Google Earth Outreach website gets a new look (currently US only)There’s no better way to get inspired to create your game-changing map than hearing the stories of others who have accomplished it, like those organizations featured in our video above. To provide inspiration, we invite you to check out the new Success Stories section of our Google Earth Outreach website. Along with a completely new look and feel, our website now allows you to learn all about many different organizations using maps for good. For example, you can read about how the Amazonas Sustainable Foundation partnered with Google to collect Street View imagery for the Amazon in order to collect ground-level images of the Rio Negro and its tributaries, Amazon riverside communities, and a trail into the Amazon Rainforest, or how Architecture for Humanity uses Google SketchUp Pro to design architectural solutions for communities in need.
Once you’ve read through the stories and have an idea of what you might like to create, you can browse through our tutorials or request a software grant of our enterprise-level grade products like Google Earth Pro. Or, if you want to get an overview of all the tools available to you from Google, you can check out our Explore Tools page where - for the first time - we give an overview of all Google mapping tools available (both free and pro) to nonprofits. If you’re looking for additional training beyond the tutorials, you can check out our Events page where you can see where Google Earth Outreach will be next and learn where they’ve been in the past (includes rich resources created for past workshops).
Now, get started creating maps that matter!
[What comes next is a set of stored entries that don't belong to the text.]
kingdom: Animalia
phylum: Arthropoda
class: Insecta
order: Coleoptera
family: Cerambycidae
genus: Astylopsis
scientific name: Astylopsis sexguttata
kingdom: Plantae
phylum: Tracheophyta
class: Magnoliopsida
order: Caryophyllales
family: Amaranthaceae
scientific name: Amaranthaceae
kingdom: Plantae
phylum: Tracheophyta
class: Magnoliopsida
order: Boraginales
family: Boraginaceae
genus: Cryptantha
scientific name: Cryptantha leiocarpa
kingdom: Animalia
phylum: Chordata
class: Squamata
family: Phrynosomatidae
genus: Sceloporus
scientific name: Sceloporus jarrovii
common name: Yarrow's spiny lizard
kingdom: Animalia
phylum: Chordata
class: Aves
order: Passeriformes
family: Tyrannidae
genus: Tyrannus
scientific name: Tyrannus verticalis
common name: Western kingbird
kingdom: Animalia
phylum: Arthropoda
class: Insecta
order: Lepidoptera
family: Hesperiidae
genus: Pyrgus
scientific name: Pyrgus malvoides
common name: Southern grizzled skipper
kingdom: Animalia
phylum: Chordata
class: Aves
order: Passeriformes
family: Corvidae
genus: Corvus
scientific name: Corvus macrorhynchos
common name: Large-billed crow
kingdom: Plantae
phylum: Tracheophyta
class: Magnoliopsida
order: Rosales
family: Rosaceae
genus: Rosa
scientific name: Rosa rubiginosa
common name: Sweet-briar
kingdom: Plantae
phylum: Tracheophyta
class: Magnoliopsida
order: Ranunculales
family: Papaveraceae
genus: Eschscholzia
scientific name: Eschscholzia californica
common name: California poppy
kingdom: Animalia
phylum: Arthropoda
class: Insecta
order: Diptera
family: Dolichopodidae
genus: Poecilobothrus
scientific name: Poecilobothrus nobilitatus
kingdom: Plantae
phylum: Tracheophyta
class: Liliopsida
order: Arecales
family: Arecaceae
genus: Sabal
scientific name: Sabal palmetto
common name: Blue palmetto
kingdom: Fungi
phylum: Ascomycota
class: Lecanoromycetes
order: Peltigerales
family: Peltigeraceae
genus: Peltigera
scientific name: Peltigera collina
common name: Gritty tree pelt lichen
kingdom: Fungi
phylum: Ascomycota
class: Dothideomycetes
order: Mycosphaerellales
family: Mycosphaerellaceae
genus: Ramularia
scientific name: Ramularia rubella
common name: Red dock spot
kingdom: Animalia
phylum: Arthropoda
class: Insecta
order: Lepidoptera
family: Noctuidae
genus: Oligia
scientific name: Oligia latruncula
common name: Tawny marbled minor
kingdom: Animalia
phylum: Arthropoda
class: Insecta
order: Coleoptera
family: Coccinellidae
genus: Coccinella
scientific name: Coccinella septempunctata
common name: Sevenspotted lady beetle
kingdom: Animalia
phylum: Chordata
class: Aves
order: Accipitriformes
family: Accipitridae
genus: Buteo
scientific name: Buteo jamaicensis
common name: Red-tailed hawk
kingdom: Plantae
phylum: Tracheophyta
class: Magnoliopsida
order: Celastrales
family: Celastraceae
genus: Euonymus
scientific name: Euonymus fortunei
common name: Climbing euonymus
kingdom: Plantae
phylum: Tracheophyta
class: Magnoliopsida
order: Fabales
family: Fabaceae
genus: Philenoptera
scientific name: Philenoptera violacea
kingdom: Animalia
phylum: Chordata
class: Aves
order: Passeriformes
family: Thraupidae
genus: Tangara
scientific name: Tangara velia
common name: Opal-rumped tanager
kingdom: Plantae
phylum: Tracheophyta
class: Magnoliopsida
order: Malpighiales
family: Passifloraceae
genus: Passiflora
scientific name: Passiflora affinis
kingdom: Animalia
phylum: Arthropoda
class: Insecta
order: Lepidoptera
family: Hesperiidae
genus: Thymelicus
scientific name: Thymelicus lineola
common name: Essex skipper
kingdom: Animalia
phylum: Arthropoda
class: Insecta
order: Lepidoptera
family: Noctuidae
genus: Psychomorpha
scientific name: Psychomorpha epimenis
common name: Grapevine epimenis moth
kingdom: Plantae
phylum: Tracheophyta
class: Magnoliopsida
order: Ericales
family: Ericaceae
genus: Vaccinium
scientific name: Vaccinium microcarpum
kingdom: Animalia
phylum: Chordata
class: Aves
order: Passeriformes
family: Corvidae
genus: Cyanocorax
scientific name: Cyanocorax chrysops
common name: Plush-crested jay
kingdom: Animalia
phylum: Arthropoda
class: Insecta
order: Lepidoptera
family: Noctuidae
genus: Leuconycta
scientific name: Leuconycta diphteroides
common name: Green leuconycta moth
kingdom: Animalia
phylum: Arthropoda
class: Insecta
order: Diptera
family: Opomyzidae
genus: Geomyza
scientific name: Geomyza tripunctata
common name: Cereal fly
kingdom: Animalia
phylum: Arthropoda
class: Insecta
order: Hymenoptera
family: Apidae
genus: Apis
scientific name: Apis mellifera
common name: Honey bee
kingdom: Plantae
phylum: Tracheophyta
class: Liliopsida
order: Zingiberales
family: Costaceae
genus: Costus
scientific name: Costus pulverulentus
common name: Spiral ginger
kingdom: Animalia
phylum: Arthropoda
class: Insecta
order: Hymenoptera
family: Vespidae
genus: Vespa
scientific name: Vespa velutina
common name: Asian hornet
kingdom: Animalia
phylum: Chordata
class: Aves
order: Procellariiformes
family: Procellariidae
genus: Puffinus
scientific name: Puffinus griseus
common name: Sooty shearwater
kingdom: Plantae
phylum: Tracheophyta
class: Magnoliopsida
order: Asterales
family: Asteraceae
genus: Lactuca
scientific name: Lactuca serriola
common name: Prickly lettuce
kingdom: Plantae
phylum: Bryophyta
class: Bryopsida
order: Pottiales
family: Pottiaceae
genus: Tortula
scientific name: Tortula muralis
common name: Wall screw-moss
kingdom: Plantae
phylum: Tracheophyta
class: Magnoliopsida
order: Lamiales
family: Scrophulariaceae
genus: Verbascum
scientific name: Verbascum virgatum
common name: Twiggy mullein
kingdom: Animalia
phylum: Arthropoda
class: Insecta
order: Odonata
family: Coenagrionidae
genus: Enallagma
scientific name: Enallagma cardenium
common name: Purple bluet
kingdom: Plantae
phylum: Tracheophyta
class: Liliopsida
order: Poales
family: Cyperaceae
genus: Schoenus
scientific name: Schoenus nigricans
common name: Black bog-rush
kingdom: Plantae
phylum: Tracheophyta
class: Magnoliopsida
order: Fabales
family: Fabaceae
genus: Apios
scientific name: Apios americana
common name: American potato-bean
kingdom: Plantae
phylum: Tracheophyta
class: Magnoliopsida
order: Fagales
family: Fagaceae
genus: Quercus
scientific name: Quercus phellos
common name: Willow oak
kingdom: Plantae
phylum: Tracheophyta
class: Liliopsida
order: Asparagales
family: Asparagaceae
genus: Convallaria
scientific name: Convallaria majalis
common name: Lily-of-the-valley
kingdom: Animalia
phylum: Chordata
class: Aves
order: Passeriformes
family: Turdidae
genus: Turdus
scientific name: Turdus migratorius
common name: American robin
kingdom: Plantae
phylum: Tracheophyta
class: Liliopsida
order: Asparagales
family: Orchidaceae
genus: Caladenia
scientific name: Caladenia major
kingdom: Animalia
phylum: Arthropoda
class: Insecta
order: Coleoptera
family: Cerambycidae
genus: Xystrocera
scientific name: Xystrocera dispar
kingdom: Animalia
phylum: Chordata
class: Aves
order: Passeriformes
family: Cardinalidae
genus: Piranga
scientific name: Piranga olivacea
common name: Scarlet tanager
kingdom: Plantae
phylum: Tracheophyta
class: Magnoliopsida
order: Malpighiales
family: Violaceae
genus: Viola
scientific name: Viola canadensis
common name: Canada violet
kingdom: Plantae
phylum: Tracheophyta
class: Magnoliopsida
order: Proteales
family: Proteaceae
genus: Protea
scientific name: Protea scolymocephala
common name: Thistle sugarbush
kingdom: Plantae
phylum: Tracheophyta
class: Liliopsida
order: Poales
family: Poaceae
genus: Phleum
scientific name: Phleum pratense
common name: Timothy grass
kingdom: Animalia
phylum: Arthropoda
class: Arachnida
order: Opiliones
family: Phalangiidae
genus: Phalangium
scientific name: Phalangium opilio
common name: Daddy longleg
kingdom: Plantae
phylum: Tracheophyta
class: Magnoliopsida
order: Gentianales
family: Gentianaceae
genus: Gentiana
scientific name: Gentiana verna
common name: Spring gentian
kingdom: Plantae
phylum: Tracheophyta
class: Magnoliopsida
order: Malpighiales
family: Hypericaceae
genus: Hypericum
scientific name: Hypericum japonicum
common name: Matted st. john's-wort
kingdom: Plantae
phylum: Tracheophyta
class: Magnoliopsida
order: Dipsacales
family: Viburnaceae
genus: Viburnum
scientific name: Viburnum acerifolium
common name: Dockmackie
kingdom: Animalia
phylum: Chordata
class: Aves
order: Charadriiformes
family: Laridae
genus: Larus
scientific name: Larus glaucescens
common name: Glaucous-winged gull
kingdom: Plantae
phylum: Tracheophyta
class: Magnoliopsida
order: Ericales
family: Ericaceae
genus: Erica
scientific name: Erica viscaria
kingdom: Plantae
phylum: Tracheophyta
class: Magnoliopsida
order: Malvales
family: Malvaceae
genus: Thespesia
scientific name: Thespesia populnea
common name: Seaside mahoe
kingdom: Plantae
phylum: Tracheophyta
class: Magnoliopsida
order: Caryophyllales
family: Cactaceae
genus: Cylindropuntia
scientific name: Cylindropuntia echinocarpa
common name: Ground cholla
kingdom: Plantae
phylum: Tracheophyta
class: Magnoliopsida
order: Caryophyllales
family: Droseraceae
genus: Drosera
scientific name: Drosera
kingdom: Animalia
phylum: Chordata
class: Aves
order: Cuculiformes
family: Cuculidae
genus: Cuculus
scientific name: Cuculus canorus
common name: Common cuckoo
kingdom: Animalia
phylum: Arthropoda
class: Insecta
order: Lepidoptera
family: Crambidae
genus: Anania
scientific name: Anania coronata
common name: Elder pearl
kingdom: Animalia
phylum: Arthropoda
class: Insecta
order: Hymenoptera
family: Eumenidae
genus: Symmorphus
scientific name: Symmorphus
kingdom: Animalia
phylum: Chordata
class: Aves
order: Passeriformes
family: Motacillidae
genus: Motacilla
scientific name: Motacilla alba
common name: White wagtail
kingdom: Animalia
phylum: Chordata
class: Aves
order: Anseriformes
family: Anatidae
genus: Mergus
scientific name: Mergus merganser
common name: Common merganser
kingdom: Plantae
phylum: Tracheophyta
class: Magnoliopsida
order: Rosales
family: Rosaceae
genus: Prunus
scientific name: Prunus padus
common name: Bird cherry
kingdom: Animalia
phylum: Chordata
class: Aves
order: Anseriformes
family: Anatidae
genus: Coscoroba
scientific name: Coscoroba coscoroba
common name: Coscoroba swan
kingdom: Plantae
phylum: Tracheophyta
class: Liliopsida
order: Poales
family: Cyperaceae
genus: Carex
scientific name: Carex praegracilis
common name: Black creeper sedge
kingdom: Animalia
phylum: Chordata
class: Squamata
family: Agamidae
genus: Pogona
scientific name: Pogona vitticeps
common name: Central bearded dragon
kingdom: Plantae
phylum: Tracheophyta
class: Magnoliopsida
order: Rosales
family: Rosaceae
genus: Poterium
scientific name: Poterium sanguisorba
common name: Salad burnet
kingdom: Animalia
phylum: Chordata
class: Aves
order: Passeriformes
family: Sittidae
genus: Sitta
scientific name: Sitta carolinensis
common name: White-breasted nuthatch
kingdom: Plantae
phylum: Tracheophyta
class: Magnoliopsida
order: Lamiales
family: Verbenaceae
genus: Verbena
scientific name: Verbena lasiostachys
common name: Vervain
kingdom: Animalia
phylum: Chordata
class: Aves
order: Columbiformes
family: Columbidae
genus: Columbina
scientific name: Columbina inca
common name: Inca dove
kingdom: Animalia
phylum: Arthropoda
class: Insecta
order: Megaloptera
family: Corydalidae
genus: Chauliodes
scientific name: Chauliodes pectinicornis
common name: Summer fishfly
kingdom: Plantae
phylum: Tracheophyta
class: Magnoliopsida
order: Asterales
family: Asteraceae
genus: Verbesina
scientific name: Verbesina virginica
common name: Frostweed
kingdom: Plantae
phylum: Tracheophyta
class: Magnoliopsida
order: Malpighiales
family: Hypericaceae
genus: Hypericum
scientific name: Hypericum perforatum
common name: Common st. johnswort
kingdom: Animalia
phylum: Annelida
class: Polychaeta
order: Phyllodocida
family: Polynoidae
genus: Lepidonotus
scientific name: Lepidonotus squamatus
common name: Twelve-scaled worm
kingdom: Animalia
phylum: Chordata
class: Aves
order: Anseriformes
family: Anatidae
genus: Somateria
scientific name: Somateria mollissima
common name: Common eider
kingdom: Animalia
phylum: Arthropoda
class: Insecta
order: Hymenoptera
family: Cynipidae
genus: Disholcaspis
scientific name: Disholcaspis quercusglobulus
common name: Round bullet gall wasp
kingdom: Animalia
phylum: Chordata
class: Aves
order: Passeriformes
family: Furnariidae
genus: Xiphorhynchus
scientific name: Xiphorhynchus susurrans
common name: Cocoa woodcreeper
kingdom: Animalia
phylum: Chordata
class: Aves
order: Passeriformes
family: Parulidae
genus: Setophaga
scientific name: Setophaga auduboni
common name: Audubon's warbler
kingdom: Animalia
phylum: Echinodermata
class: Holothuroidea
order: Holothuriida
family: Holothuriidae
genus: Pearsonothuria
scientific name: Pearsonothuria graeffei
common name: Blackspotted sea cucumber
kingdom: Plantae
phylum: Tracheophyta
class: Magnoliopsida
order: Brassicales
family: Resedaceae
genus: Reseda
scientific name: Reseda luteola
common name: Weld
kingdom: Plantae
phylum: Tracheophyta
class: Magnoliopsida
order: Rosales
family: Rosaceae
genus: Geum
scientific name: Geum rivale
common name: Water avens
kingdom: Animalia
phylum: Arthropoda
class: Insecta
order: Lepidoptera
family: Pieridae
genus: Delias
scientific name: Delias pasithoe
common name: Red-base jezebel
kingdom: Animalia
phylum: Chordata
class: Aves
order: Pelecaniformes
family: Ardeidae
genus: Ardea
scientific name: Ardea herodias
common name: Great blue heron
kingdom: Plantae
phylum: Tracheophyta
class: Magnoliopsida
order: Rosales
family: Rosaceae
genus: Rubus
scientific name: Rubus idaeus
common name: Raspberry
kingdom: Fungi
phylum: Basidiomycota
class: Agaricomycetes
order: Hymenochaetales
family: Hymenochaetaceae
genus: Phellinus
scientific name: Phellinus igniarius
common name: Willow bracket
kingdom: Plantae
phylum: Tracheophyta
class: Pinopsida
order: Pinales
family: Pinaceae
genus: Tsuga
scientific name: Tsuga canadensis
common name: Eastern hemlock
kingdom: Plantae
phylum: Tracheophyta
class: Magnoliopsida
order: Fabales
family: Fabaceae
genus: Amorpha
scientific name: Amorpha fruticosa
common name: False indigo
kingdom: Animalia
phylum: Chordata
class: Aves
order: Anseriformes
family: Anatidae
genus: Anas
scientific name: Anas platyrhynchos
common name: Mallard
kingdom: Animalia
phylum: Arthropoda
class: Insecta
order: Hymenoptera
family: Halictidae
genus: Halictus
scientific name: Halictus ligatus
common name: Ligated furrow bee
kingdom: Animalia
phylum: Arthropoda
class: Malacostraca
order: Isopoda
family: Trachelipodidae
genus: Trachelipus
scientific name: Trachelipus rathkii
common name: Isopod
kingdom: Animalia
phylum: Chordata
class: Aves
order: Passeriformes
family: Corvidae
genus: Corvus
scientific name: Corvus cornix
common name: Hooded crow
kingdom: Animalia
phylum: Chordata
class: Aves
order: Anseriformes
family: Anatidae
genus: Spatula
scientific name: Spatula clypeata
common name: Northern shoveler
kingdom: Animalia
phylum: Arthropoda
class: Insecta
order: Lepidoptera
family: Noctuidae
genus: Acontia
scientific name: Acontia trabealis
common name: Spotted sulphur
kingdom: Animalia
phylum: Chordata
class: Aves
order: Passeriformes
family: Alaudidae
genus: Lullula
Focus on.....Save the Elephants.
As you’ve just read above, we’ve added a Success stories section to the new website where you can take inspiration from other organisations that have successfully used Google Earth to tell their stories. One of these, is Save the Elephants who have been using Google Earth in their work to track, study, and protect elephants from poaching with geofences and satellite collars on elephants.
Although the ivory trade has been banned for over two decades, the threat of poaching remains. By using Google Earth, Save the Elephants are able to visualize tracking data which comes from collars that have been fitted to the elephants. This has also allowed them to see the potential risks of human-elephant interactions. The information gleaned from this tracking project has resulted in the construction of a corridor and a highway underpass to give the elephants safe migration areas between Mt. Kenya and the Lewa/Borana region to the north.
You can also visit the Outreach Showcase to view a KML file (the file format for Google Earth) and explore how they’ve adopted Google Earth’s technology for use in their work.